═══ TASK INPUT ═══

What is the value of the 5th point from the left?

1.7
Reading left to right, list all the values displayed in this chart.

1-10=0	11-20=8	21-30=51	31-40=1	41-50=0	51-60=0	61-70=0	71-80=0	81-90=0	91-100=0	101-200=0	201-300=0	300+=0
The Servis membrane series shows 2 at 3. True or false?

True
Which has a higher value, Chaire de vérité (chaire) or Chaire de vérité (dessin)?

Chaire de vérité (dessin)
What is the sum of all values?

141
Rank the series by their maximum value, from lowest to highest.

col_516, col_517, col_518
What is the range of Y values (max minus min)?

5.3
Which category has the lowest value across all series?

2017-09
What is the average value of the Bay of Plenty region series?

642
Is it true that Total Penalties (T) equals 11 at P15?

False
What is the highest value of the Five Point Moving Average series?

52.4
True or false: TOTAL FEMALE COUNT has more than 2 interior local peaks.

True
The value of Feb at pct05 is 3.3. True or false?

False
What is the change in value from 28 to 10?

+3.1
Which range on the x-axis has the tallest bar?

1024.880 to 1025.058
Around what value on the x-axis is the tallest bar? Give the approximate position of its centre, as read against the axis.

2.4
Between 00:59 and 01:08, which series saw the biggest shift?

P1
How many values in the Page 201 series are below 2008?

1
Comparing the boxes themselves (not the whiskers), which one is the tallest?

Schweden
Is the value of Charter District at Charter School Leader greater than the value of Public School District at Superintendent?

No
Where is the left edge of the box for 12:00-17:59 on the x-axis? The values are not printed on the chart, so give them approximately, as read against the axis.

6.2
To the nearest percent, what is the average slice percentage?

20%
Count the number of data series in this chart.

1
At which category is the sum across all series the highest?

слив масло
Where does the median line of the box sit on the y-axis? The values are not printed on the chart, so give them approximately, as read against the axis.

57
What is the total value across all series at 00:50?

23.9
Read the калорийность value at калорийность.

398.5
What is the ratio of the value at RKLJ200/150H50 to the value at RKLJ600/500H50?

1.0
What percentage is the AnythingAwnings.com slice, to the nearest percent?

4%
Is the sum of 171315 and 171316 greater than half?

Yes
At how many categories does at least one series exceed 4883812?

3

═══

* PROBLEM TO WORK ON
Reproduce the items word for word, from the very first line through the line that contains "The Servis membrane".

* SOLVED EXERCISE
What is the value of the 5th point from the left?

1.7
Reading left to right, list all the values displayed in this chart.

1-10=0	11-20=8	21-30=51	31-40=1	41-50=0	51-60=0	61-70=0	71-80=0	81-90=0	91-100=0	101-200=0	201-300=0	300+=0
The Servis membrane series shows 2 at 3. True or false?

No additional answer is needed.